A single outlier could completely distort your Cohen's d value
Cohen’s d is a popular way to estimate the effect size between two samples. It works excellent for perfectly normal distributions. Usually, people think that slight deviations from normality shouldn’t produce a noticeable impact on the result. Unfortunately, it’s not always true. In fact, a single outlier value can completely distort the result even in large samples.
In this post, I will present some illustrations for this problem and will show how to fix it.
Cohen’s d
First of all, let’s recall the definition of Cohen’s d. For two samples $x = \{ x_1, x_2, \ldots, x_n \}$ and $y = \{ y_1, y_2, \ldots, y_n \}$, the Cohen’s d is defined as follows ([Cohen1988]):
$$ d_{xy} = \frac{\overline{y}-\overline{x}}{s_{xy}} $$where $s_{xy}$ is the pooled standard deviation:
$$ s_{xy} = \sqrt{\frac{(n_x - 1) s^2_x + (n_y - 1) s^2_y}{n_x + n_y - 2}}. $$There is a rule of thumb that is widely used to interpret Cohen’s d value:
d | Effect |
---|---|
0.2 | Small |
0.5 | Medium |
0.8 | Large |
E.g., if $d_{xy} < 0.2$, we can say that the difference between $x$ and $y$ is small. If $d_{xy} > 0.8$, the difference is large
The problem
Now we are going to discuss a simple example that demonstrates the effect of a single outlier. Let’s consider the two following small samples:
$$ x = \{ -1.4,\; -1,\; -0.2,\; 0,\; 0.2,\; 1,\; 1.4 \} \quad \big( \overline{x} = 0,\; s_x = 1 \big), $$$$ y = \{ -0.4,\; 0,\; 0.8,\; 1,\; 1.2,\; 2,\; 2.4 \} \quad \big( \overline{y} = 0,\; s_y = 1 \big). $$Thus, the Cohen’s d equals $1$:
$$ d_{xy} = \frac{\overline{y}-\overline{x}}{s_{xy}} = \frac{1 - 0}{1} = 1. $$We can see that $d_{xy}$ describes a large effect (because it’s larger than 0.8 which is the large effect threshold).

## [RECORDS]
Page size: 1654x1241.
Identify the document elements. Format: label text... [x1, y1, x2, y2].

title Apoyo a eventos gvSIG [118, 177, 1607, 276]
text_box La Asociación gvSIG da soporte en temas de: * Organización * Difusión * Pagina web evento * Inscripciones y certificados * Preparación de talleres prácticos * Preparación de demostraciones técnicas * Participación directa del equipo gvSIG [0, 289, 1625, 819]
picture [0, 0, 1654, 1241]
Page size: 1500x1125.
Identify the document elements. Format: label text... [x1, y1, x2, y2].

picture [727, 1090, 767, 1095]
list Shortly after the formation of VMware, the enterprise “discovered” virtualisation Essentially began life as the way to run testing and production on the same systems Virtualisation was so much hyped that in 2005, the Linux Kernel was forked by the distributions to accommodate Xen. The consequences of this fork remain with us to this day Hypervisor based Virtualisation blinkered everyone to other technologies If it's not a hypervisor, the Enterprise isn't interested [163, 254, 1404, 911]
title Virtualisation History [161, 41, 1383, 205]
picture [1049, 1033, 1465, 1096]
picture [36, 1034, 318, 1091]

## [EXERCISE]
Carry on the text on Cohen's d and outliers from the point where it stops. The items are unrelated to the text on Cohen's d and outliers.

## [EXPECTED ANSWER]
Now let’s replace the last element of $y$ with a high outlier and build a new sample $z$:
$$ z = \{ -0.4,\; 0,\; 0.8,\; 1,\; 1.2,\; 2,\; 100 \} \quad \big( \overline{z} \approx 14.08,\; s_{z} \approx 37.89 \big). $$Since the mean value has been significantly increased ($\overline{z} \approx 14.08 \gg \overline{y} = 0$), we could expect that the Cohen’s d value should be increased as well. However, we observe an opposite situation because of the increased pooled standard deviation:
$$ s_{xz} = \sqrt{\frac{(n_x - 1) s^2_x + (n_z - 1) s^2_z}{n_x + n_z - 2}} = \sqrt{\frac{6\cdot 1^2 + 6\cdot 37.89^2}{12}} \approx 26.8. $$$$ d_{xz} = \frac{\overline{z}-\overline{x}}{s_{xz}} \approx \frac{14.08}{26.8} \approx 0.53. $$As we can see, this outlier spoiled our conclusion. Now, the Cohen’s d equals 0.53 (medium effect) instead of 1.0 (large effect). Technically, the result is correct (because the standard deviation of $z$ is huge), but it doesn’t properly describe the actual difference between $x$ and $y$.
Here you could say that the size of the considered samples is too small, it’s not enough to get a reasonable Cohen’s d value. OK, let’s see what kind of situation we get on larger samples.
Numerical simulations
Let’s conduct the following simulation:
- Generate random sample $x = \{x_1, \ldots, x_n \}$ from $\mathcal{N}(0, 1^2)$.
- Generate random sample $y = \{y_1, \ldots, y_n \}$ from $\mathcal{N}(1, 1^2)$ and replace $y_n$ with $y_n = 100$.
- Calculate the Cohen’s d value between $x$ and $y$.
- Repeat steps previous three steps 1000 times.
- Build a distribution based on 1000 collected Cohen’s d values.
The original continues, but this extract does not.